__Passage provided__
[Start of Attachment]

Token Tracking &
Resource Monitoring

Track usage, enforce quotas, enable billing

Granular resource tracking for HTTP requests, bandwidth, CPU time, and memory with built-in support for quota enforcement and billing integration.

Resource Types

What tokens measure and why

HTTP_REQUEST

Unit: Count

  • Tracked: Every <http> call
  • Use Case: Rate limiting, API quotas
  • Example: 1,250 requests for product catalog scrape
  • Billing: $0.001 per request (typical pricing)

HTTP_BYTES

Unit: Bytes

  • Tracked: Download + upload bandwidth
  • Use Case: Data transfer monitoring, CDN costs
  • Example: 2.5 GB for data lake ingestion
  • Billing: $0.10 per GB

CPU_TIME

Unit: Milliseconds

  • Tracked: XPath, XQuery, Regex, Script processing
  • Use Case: Performance optimization, cost allocation
  • Example: 180,000 ms (3 minutes) for complex transformation
  • Billing: $0.02 per CPU-hour

MEMORY_PEAK

Unit: Bytes

  • Tracked: Maximum heap usage during execution
  • Use Case: Resource planning, instance sizing
  • Example: 1.2 GB peak for large XML processing
  • Billing: $0.01 per GB-hour

TokenTracker API

Core classes and usage patterns

TokenTracker Interface

Package: org.webharvest.runtime.tracking

TokenUsage.java
public interface TokenTracker {
    // Increment tokens
    void increment(ResourceType type);
    void increment(ResourceType type, 
                   long amount);
    
    // Query usage
    long getTokenCount(ResourceType type);
    TokenUsage getUsage(); // Snapshot
    
    // Reset (for testing)

[End of Attachment]

__Data to examine__
[Start of Attachment]

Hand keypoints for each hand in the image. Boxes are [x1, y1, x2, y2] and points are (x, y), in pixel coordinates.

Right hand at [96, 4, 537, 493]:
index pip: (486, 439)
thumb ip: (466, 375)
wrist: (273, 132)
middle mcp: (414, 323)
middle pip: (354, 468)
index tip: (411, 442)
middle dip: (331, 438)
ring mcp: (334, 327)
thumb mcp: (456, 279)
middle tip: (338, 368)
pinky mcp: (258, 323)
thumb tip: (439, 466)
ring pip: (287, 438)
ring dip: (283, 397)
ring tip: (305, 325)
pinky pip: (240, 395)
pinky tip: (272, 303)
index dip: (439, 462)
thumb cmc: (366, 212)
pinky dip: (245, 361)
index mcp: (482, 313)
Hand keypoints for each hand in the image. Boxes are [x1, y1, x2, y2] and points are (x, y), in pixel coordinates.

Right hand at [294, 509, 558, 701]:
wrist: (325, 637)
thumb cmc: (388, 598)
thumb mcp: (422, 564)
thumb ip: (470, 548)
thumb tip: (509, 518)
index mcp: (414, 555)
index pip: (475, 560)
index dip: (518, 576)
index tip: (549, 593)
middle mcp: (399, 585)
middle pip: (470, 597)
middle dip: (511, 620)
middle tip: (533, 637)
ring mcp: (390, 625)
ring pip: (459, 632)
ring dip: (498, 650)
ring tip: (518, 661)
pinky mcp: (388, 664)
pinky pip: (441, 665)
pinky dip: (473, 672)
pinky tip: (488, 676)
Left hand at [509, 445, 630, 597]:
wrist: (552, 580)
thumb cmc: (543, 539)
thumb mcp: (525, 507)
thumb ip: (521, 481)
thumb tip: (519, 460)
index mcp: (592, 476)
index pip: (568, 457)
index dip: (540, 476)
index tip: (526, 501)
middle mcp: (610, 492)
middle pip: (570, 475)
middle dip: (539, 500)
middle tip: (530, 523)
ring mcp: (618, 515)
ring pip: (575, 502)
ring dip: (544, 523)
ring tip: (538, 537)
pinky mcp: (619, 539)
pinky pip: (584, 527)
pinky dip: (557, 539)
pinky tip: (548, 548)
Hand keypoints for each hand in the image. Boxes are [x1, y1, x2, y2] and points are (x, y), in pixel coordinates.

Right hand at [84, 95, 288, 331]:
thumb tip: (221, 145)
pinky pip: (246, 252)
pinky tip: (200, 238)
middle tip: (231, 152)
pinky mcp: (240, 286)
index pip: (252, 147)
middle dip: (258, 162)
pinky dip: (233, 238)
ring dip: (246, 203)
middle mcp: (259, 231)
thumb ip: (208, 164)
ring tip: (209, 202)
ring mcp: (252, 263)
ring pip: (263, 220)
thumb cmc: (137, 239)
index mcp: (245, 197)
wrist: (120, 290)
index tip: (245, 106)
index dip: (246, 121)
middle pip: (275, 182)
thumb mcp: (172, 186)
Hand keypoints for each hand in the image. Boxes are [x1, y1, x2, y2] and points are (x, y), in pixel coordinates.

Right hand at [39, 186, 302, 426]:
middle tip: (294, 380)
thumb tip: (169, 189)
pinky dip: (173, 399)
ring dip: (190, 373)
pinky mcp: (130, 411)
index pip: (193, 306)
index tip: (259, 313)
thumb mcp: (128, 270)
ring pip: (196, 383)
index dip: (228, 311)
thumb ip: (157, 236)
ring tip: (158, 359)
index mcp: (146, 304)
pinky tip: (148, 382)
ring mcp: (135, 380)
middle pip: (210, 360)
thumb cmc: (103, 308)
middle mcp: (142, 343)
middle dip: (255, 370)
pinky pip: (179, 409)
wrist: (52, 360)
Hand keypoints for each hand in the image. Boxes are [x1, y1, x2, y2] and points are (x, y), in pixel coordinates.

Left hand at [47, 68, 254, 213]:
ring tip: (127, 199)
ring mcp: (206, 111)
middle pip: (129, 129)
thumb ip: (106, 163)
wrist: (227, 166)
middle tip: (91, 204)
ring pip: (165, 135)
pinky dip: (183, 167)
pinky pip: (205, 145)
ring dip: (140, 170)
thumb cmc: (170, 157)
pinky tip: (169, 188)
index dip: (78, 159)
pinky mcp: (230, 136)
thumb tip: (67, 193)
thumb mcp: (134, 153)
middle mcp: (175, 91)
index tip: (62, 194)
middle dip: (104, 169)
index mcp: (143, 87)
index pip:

[End of Attachment]

__Work request__
Answer these about the resource-tracking page above:
(a) What unit is CPU_TIME measured in?
(b) What billing rate does the page give for HTTP_BYTES?
(c) Which package holds the TokenTracker interface?

__Answer area__
(a) Milliseconds
(b) $0.10 per GB
(c) org.webharvest.runtime.tracking